Block joked about his own time in the spotlight, sparked by a 55 second video which featured him expressing support for Cain and smoking.
The video has 1.8 million views on Youtube and only cost four dollars to make according to Block.
“I was trying to get young kids to smoke.”
In October of 2011, Politico published a story wherein it reported two former Cain employees accused him of sexual harassment.
When asked by Gousha how the campaign responded to the allegations, Block said “We kept asking the reporters what do you have, what evidence do you have? They could never come up with anything.”
The Cain campaign staff then was inspired to start handing out to journalists a copy of journalism code of ethics.
“It was funny when we handed them out and nine out of ten hadn’t read it,” said Block.
An allegation of an affair also surfaced in November of last year while Cain’s campaign was slowing down.
Ginger White of Georgia went to the press with cell phone records indicating she and Cain texted.
White also claimed Cain gave her money, a claim which Cain did not deny.
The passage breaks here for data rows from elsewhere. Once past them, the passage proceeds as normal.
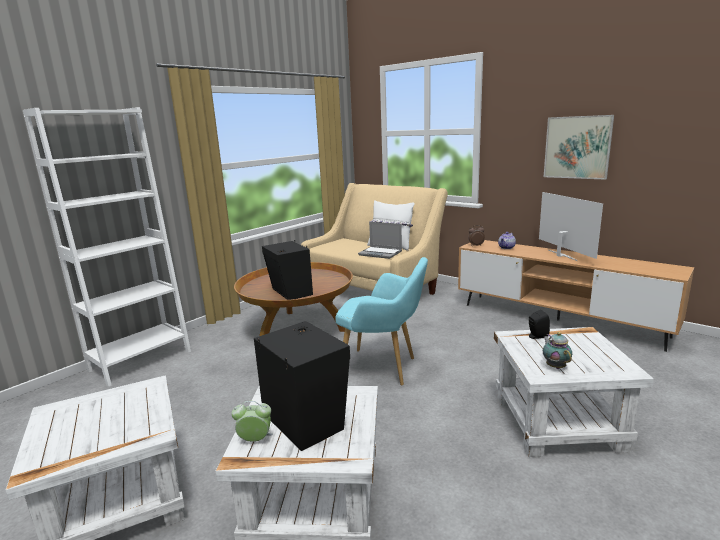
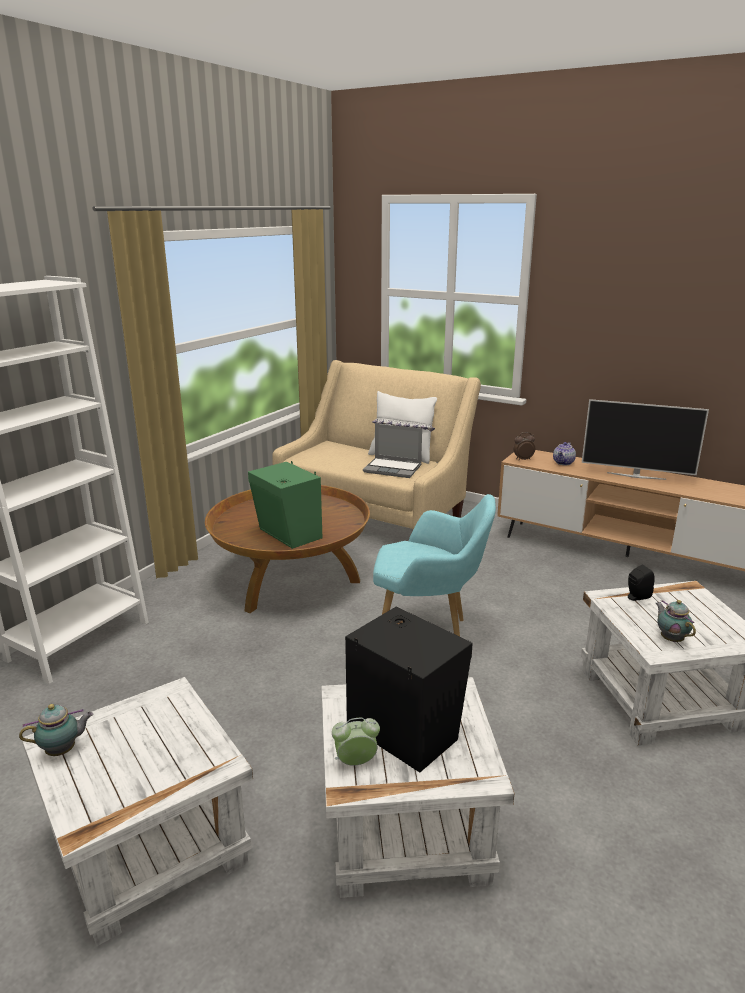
camera: 10 degrees left, 5 degrees up
black speaker [262,240,313,300] -> green speaker [248,461,322,549]
television [539,192,603,261] -> television turned 135 degrees clockwise [582,399,709,480]
picture [544,115,614,180] -> none
none -> teapot [19,704,93,756]

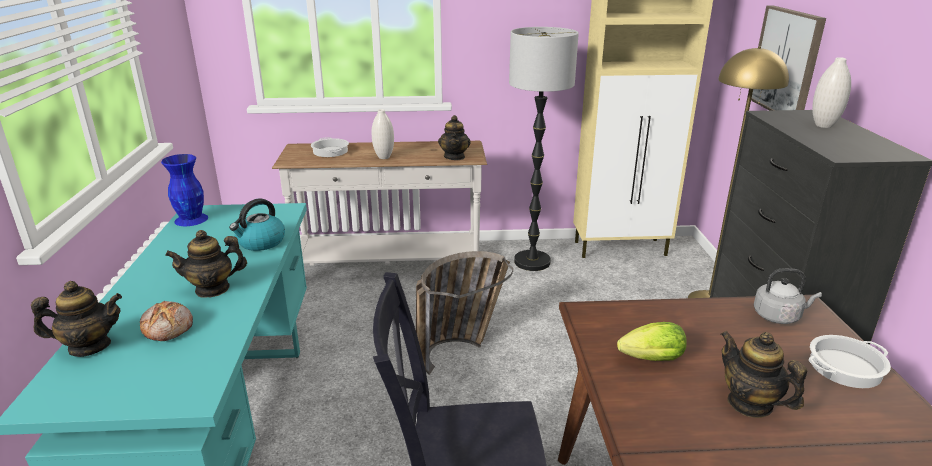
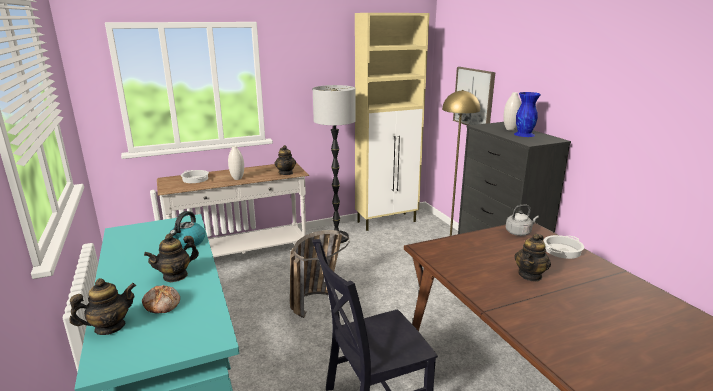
camera: 20 degrees left, 5 degrees down
blue vase [161,154,208,226] -> blue vase moved to [514,92,541,137]
lettuce [617,322,687,361] -> none
teapot [721,331,807,418] -> teapot turned 90 degrees counterclockwise [515,234,551,282]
Linda J. Hansen, deputy chief of strategic planning and development, was among the audience members.
Hansen said the allegation was “obviously not true” and Cain giving her money isn’t indicative of an affair.
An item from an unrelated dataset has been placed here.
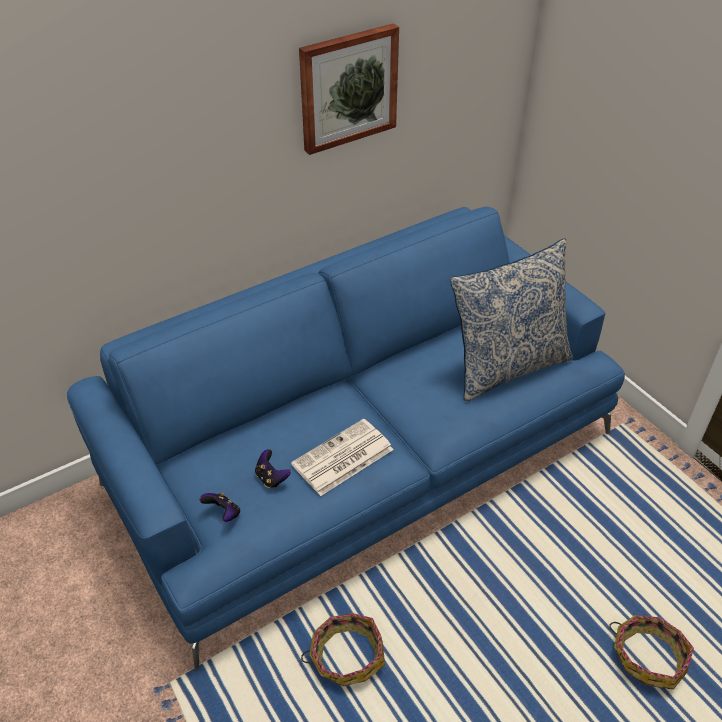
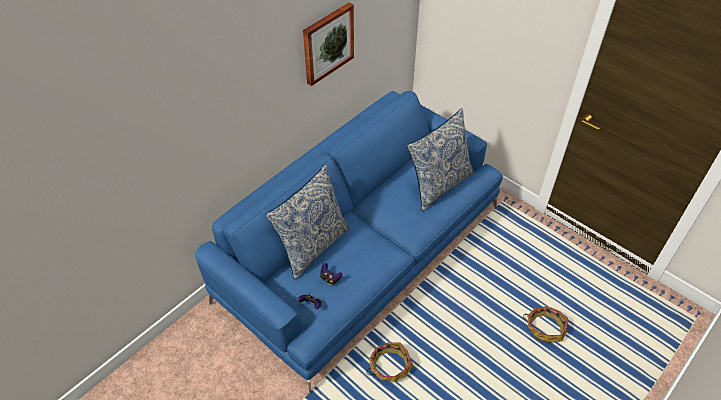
camera: 15 degrees left, 5 degrees up
newspaper [291,419,394,496] -> none
none -> pillow [266,164,350,279]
"Cain gives a lot of money to a lot of people,” said Hansen.
Hansen also pointed to alleged discrepancies in White’s story wherein White claimed to have contacted Cain before the two had known each other.
Hansen also expressed her discontent with how the media treated Cain’s campaign legitimacy.
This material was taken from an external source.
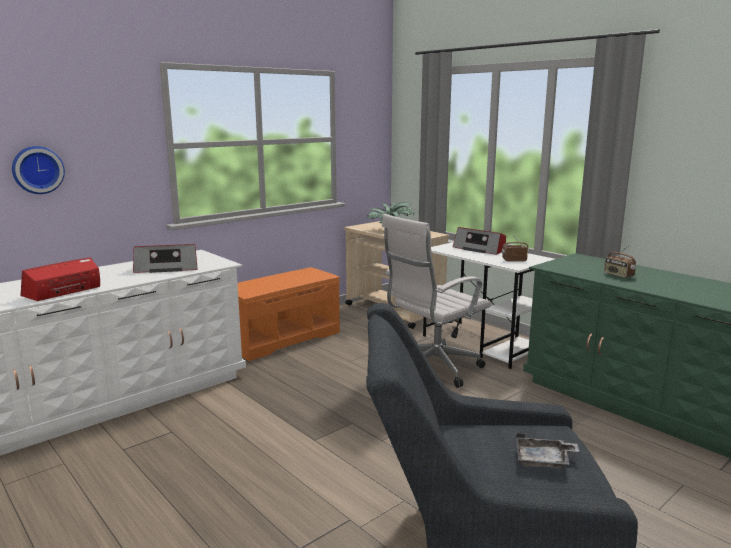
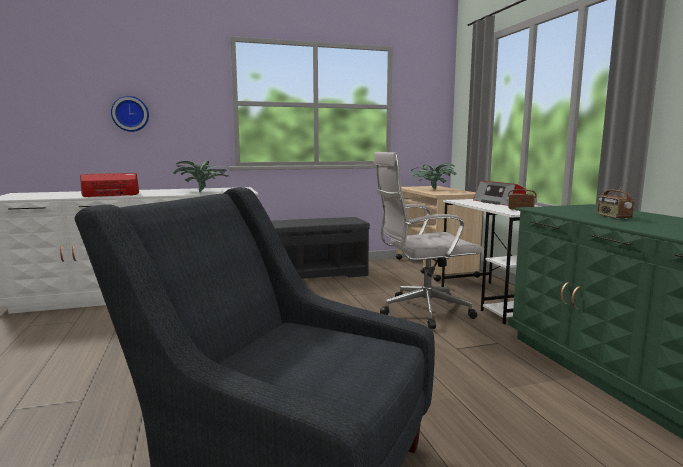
camera: 25 degrees right, 5 degrees down
radio [133,244,198,273] -> potted plant [173,161,229,192]
orange bench [237,267,340,361] -> grey bench [271,217,370,279]
grey tray [516,433,579,469] -> none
Hansen described reading articles calling the campaign unorganized and without a proper amount of nationwide offices, especially in Iowa.
Hansen described being in the Iowa office, surrounded by volunteers and there being “standing room only.”
”We had offices in all 50 states,” said Block.
Much of the Cain campaign staff, such as Block and Hansen have stayed with Cain to work on Cain’s “Solutions Revolutions.”
The “Solutions Revolutions” endeavor retained many familiar facets of the Cain campaign, including the economic plan “9-9-9.”
The Cain Train also recently created a website, sickofstimulus.com, which features more untraditional videos.
One of which displays a bunny being shot, the bunny being “small business under the current tax code.”
Two days ago, Youtube temporarily banded the video from being played. The sickofstimulus.com now features a poll about the event.
Block ended the talk on what’s next for Cain--a “revolution on the hill” rally to take place April in D.C.